Web designers have multiple layers to attend to. The visual layer is likely the one that gets the most attention and care, but Web design does not stop at the screen. To produce effective and functional designs that enable visual and nonvisual access, we must consider the visual characteristics of a page along with its underlying structure. The ultimate test of a Web page is how well it performs when read by software. This readability is influenced by the methods used to lay out pages.
Nonvisual access is contingent on the order in which elements appear in the code. Software reads Web pages from beginning to end. For pages to read well, elements must appear in logical sequence in the code. Related elements should be in close proximity and important content should appear at the beginning of the page. Pages that begin with layers of advertising, branding, and navigation links, or with content embedded within layout tables, do not read well.

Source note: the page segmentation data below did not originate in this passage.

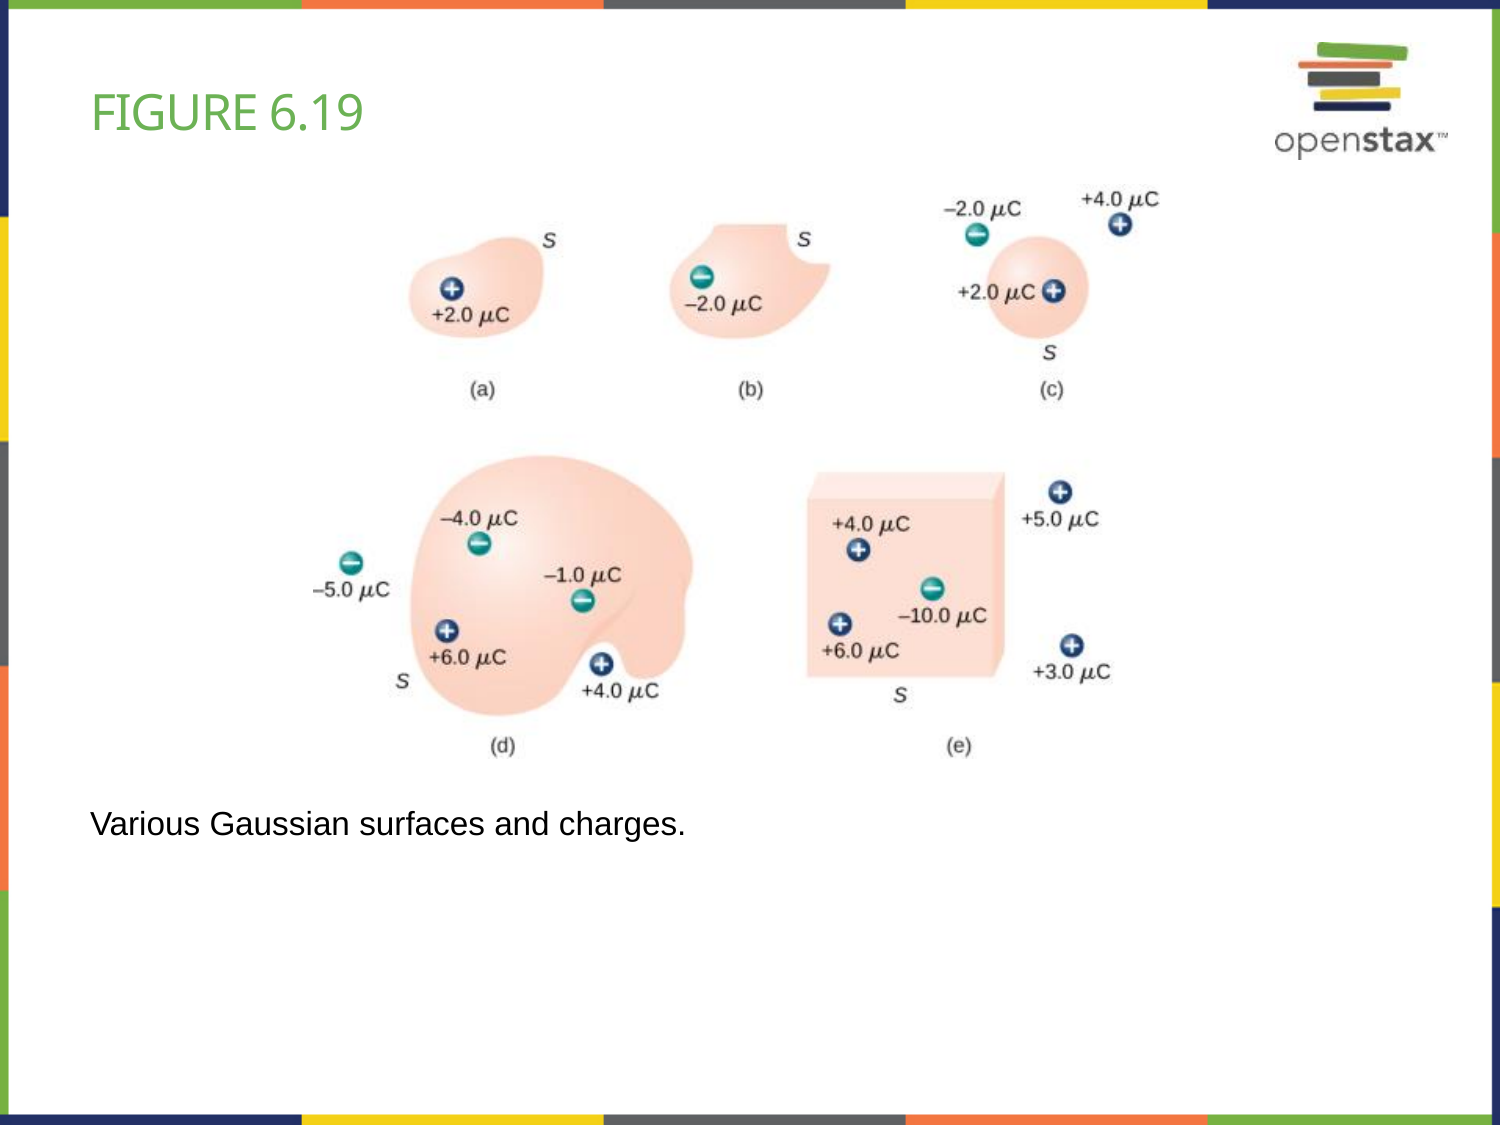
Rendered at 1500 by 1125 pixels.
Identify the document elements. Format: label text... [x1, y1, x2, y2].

picture [0, 0, 1500, 1125]
title Figure 6.19 [75, 39, 1275, 148]
list Various Gaussian surfaces and charges. [75, 794, 1398, 986]
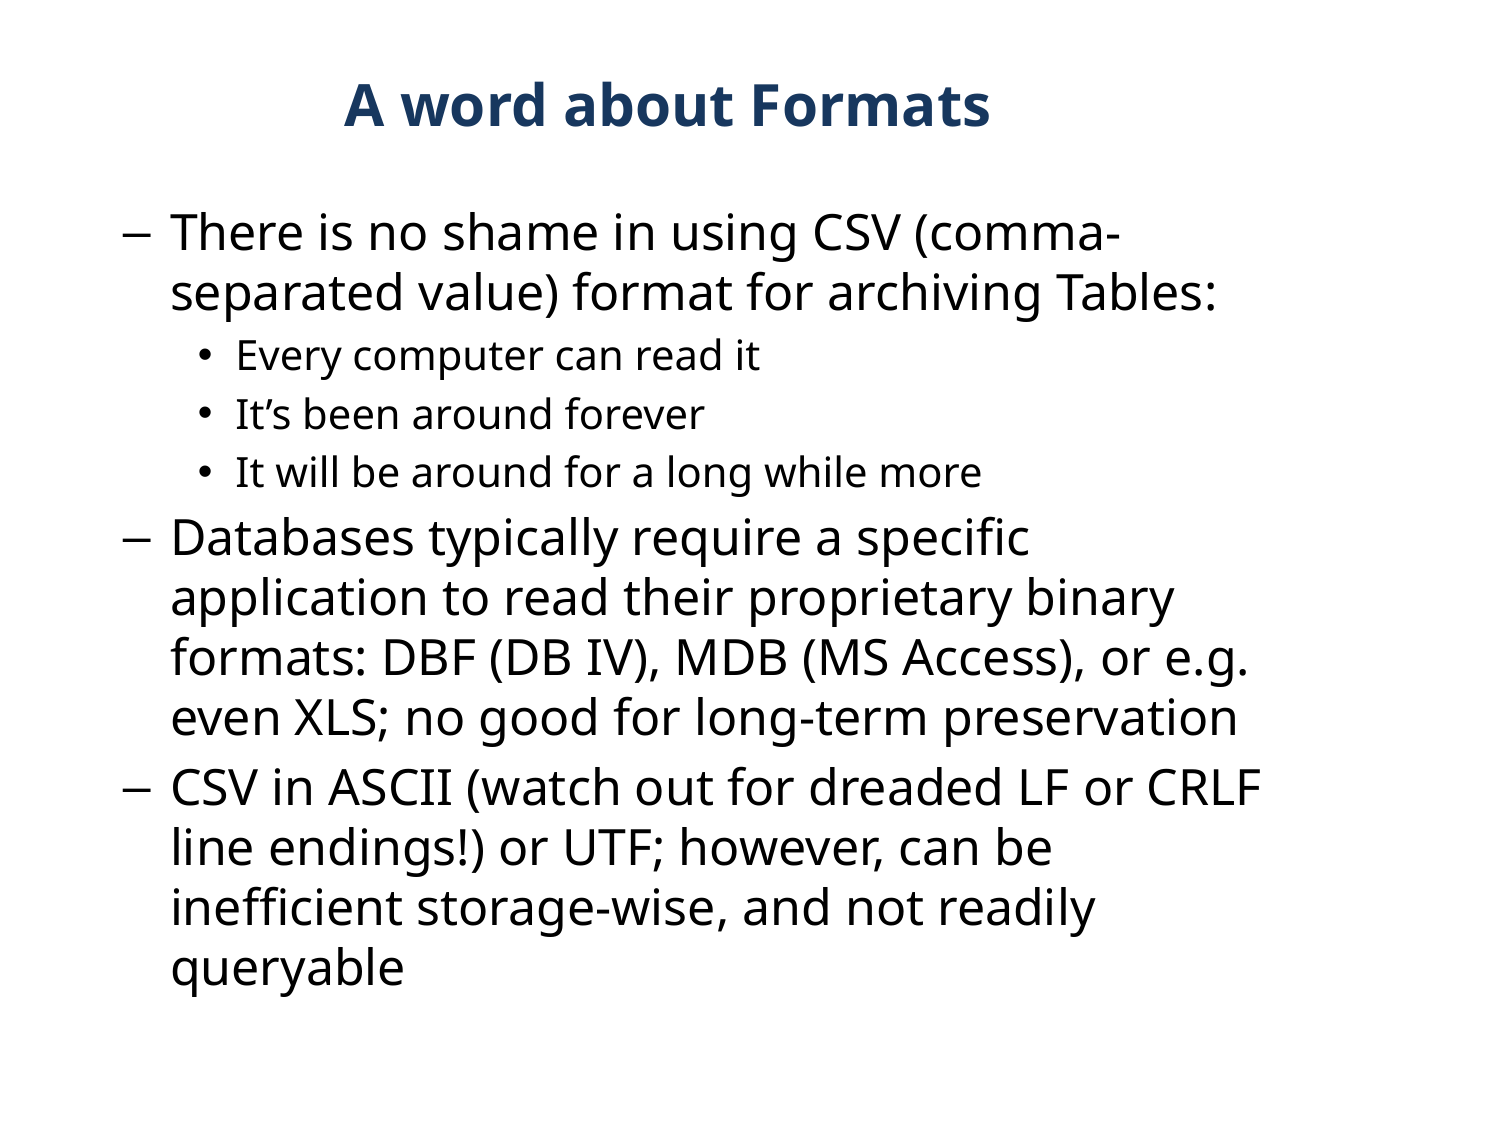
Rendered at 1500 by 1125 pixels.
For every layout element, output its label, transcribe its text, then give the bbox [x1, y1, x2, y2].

title A word about Formats [48, 45, 1288, 162]
list There is no shame in using CSV (comma-separated value) format for archiving Tables: Every computer can read it It’s been around forever It will be around for a long while more Databases typically require a specific application to read their proprietary binary formats: DBF (DB IV), MDB (MS Access), or e.g. even XLS; no good for long-term preservation CSV in ASCII (watch out for dreaded LF or CRLF line endings!) or UTF; however, can be inefficient storage-wise, and not readily queryable [33, 193, 1288, 1022]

When laying out a page visually, we use various design and typographic devices to identify and differentiate page elements, thereby revealing information structure. These cues must also be present for nonvisual access. When grouping related elements visually, make sure they are also grouped in the code. Use headings instead of visual text formatting to communicate information structure. Structural markup is the most effective way to communicate page structure to nonvisual users. Navigation links that are coded as a list are differentiated from other page elements by virtue of their enclosed markup.
Design simplicity and consistency are attributes that benefit all users. Too often Web sites are composed of pages that are overladen with navigation links and extraneous elements that get in the way of access. The elements used to establish the purpose and tenor of a Web site (logo, graphics), along with the elements used to operate it (navigation, search), must be balanced with the site content. Once a balanced design approach is established, the design should be applied consistently throughout so users learn the workings of a site once and can apply what they’ve learned to all pages.
Very often Web pages are designed to "optimal" dimensions based on the most common display resolution—800 x 600 or 1024 x 768. As more and more users access Web pages on a growing number of devices, this approach has become obsolete. For universal usability, page layouts must adapt to different viewing conditions. Building flexible pages using techniques that allow pages to adapt to different resolutions, zoom levels, colors, and so on, is the way to provide an optimal solution.
In creating a layout, style sheets offer the best solution for flexibility and device independence. As we have noted elsewhere, separating content and presentation allows users access to page content that is not tied to its presentation. This method holds true for page layout as well as content markup. Layouts that are designed using style sheets can be viewed on different devices using different style sheets.